Queens native discusses breaking barriers throughout her career as Pakistani-American news anchor

Photo courtesy of Hena Doba

Cheddar News anchor Hena Doba is about as familiar with Queens as she is with reporting.

A first-generation Pakistani-American, she has lived in Jamaica, Elmhurst, College Point, Rosedale and Jackson Heights. She initially thought she would become a psychologist when she started college. It was when she started writing for the school newspaper at SUNY Buffalo that she discovered her love for journalism. It wasn’t long before she became the feature editor for that paper.

Less than two days after graduating from college, Doba was hired as a producer for a local TV station. She would eventually be brought on as a national correspondent by CBS.

“[Being a national correspondent for CBS] was a dream come true, honestly,” Doba said. “I remember growing up in Queens, watching those people and thinking [being a correspondent there] was so much out of the realm of possibility.”

During her five years at CBS, Doba became the first person to anchor a national show at 4 a.m. In doing so, she was also one of the first Pakistani Americans to anchor a show. Much of her work for CBS allowed her to travel frequently around the country, as she would often be sent to cover breaking news across the country. Most of the stories she would be sent to cover were related to either finance or politics.

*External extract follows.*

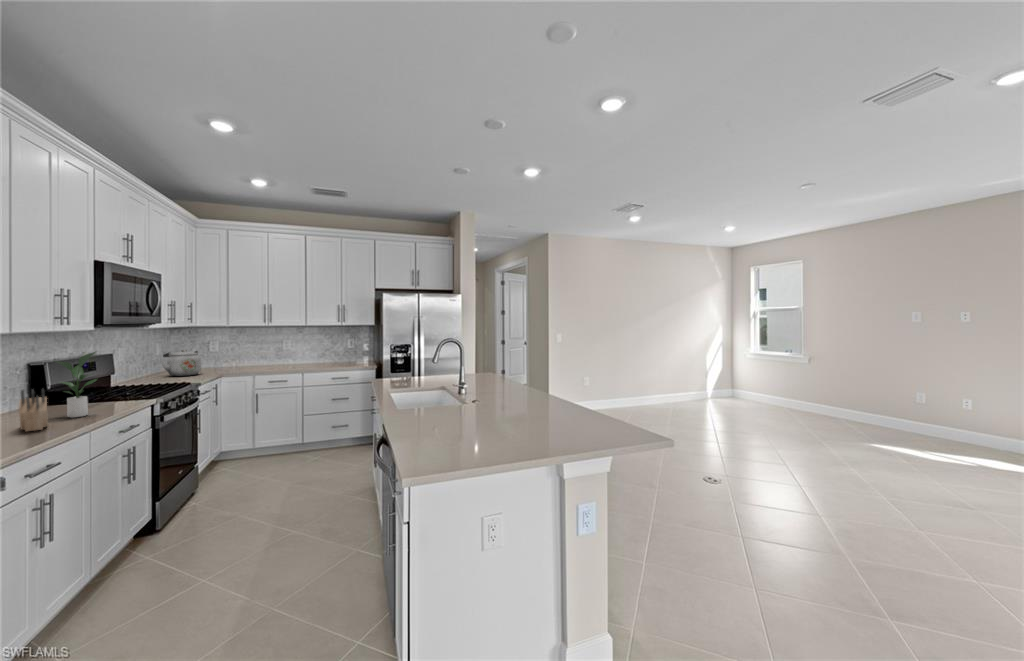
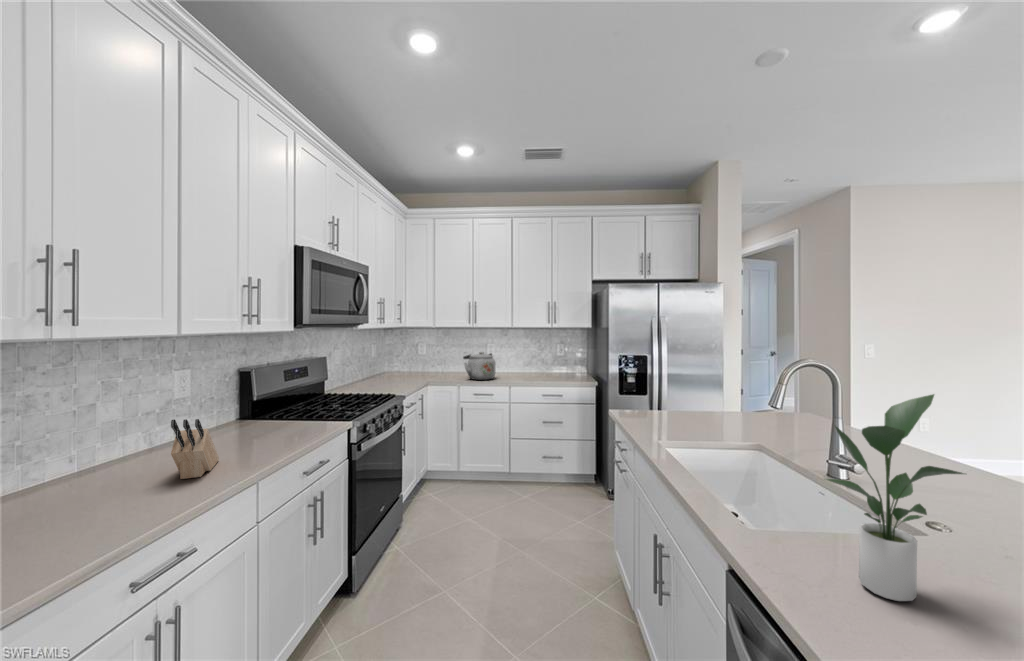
kettle: present [161,350,201,376] -> present [463,352,496,380]
potted plant: present [55,352,97,418] -> present [826,394,964,601]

Doba described leaving CBS for Cheddar News as being one of the toughest career decisions she’s ever made. She noted that CBS had given her work stability after years of moving around and working for different stations. Additionally, she said learned how to be a better reporter during her time with the network.

“I knew TV was changing,” Doba said. “I just knew people weren’t rushing home for the 5 p.m. news anymore. Cheddar came to me and I felt over-the-top media service (OTT) was the future. Cheddar was one of the first stations to go into streaming. While it was one of the hardest decisions I’ve ever made, I really think it was one of the best decisions I ever made as well.”

Several news networks have since followed Cheddar News’ lead and joined in on the OTT bandwagon. It certainly appears as though the gamble Doba made has paid off.

Doba takes a lot of pride in seeing more people who look like her being in the TV and streaming news industry nowadays. The first story she ever reported on was 9/11. At the time, she faced prejudice due to her Pakistani background. When she was a reporter on the subject of finance, Doba noted she was the only person of color at the time in that field.

“[After 9/11 happened] I felt like I stuck out even more,” Doba said. “At the time, some viewers in the market I was in didn’t even want me on TV. There was just so much ignorance around South Asians and Pakistanis. Now, 20 years later, I’m just so proud to see so much more inclusivity and diversity when it comes to people on air.”

Doba joined Cheddar News in 2019. Today, she is the anchor for the streaming service’s show “Wake Up with Cheddar.” The show airs every weekday morning from 7 to 10 a.m.

In addition her work as an anchor, Doba has also worked as an adjunct professor at Capital Community College and the Connecticut School of Broadcasting for five years. According to Doba, she believes this actually helped to make her a better anchor at the time. She would spend her days teaching before serving as the 11 p.m. anchor of the local CBS affiliate in Connecticut.

“I thought teaching was really going to be my career [when I was in school], I had wanted to be an English teacher,” Doba said. I met and taught these aspiring journalists and it made me feel lucky for what I do every single day. It made me realize not only that I get to do a job that I love every day by going to the studio, but also teaching students the importance of journalism and how the story is not about you. It’s about what’s going on around you.”

This appreciation of being able to teach and work as an anchor also hits Doba on a personal note.

According to Doba, around the time she graduated from Flushing High School, the graduation rate was only around 60%. Having grown up in a lower-income family, she never thought she’d be in as fortunate a position as this. She told QNS hopes to continue her work as a teacher even after she retires from the news industry.

Among the many TV stations that Doba has worked at in the past are in Atlanta and Savannah, Georgia, upstate New York and Hartford. While Doba said she enjoyed working for each of them, she said that Cheddar News has been the most fun for her.

“[Cheddar News] is not following the formula or the norms that we are so used to for decades when it comes to those legacy networks,” Doba said. “I think streaming is the future of news and how people take in and watch their news. We do trending news, finance news, political news. I think we have a chance to play with our newscasts a little more.”